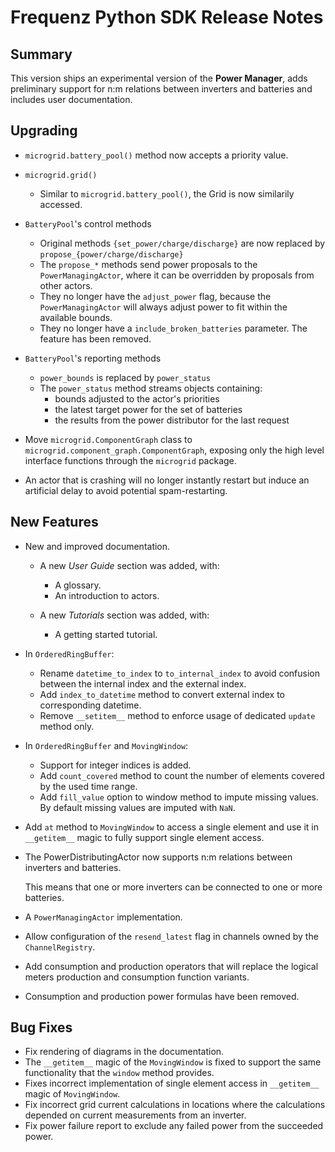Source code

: # Frequenz Python SDK Release Notes

## Summary

This version ships an experimental version of the **Power Manager**, adds preliminary support for n:m relations between inverters and batteries and includes user documentation.

## Upgrading

- `microgrid.battery_pool()` method now accepts a priority value.

- `microgrid.grid()`

  * Similar to `microgrid.battery_pool()`, the Grid is now similarily accessed.

- `BatteryPool`'s control methods

  * Original methods `{set_power/charge/discharge}` are now replaced by `propose_{power/charge/discharge}`
  * The `propose_*` methods send power proposals to the `PowerManagingActor`, where it can be overridden by proposals from other actors.
  * They no longer have the `adjust_power` flag, because the `PowerManagingActor` will always adjust power to fit within the available bounds.
  * They no longer have a `include_broken_batteries` parameter.  The feature has been removed.

- `BatteryPool`'s reporting methods

  * `power_bounds` is replaced by `power_status`
  * The `power_status` method streams objects containing:
    + bounds adjusted to the actor's priorities
    + the latest target power for the set of batteries
    + the results from the power distributor for the last request

- Move `microgrid.ComponentGraph` class to `microgrid.component_graph.ComponentGraph`, exposing only the high level interface functions through the `microgrid` package.

- An actor that is crashing will no longer instantly restart but induce an artificial delay to avoid potential spam-restarting.

## New Features

- New and improved documentation.

  * A new *User Guide* section was added, with:

    + A glossary.
    + An introduction to actors.

  * A new *Tutorials* section was added, with:

    + A getting started tutorial.

- In `OrderedRingBuffer`:
  - Rename `datetime_to_index` to `to_internal_index` to avoid confusion between the internal index and the external index.
  - Add `index_to_datetime` method to convert external index to corresponding datetime.
  - Remove `__setitem__` method to enforce usage of dedicated `update` method only.
- In `OrderedRingBuffer` and `MovingWindow`:
  - Support for integer indices is added.
  - Add `count_covered` method to count the number of elements covered by the used time range.
  - Add `fill_value` option to window method to impute missing values. By default missing values are imputed with `NaN`.
- Add `at` method to `MovingWindow` to access a single element and use it in `__getitem__` magic to fully support single element access.

- The PowerDistributingActor now supports n:m relations between inverters and batteries.

  This means that one or more inverters can be connected to one or more batteries.

- A `PowerManagingActor` implementation.

- Allow configuration of the `resend_latest` flag in channels owned by the `ChannelRegistry`.

- Add consumption and production operators that will replace the logical meters production and consumption function variants.

- Consumption and production power formulas have been removed.

## Bug Fixes

- Fix rendering of diagrams in the documentation.
- The `__getitem__` magic of the `MovingWindow` is fixed to support the same functionality that the `window` method provides.
- Fixes incorrect implementation of single element access in `__getitem__` magic of `MovingWindow`.
- Fix incorrect grid current calculations in locations where the calculations depended on current measurements from an inverter.
- Fix power failure report to exclude any failed power from the succeeded power.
※ ※ ※
Task item
Scan the entries above. Copy each line that has the string "implementation".

Task answer
- A `PowerManagingActor` implementation.
- Fixes incorrect implementation of single element access in `__getitem__` magic of `MovingWindow`.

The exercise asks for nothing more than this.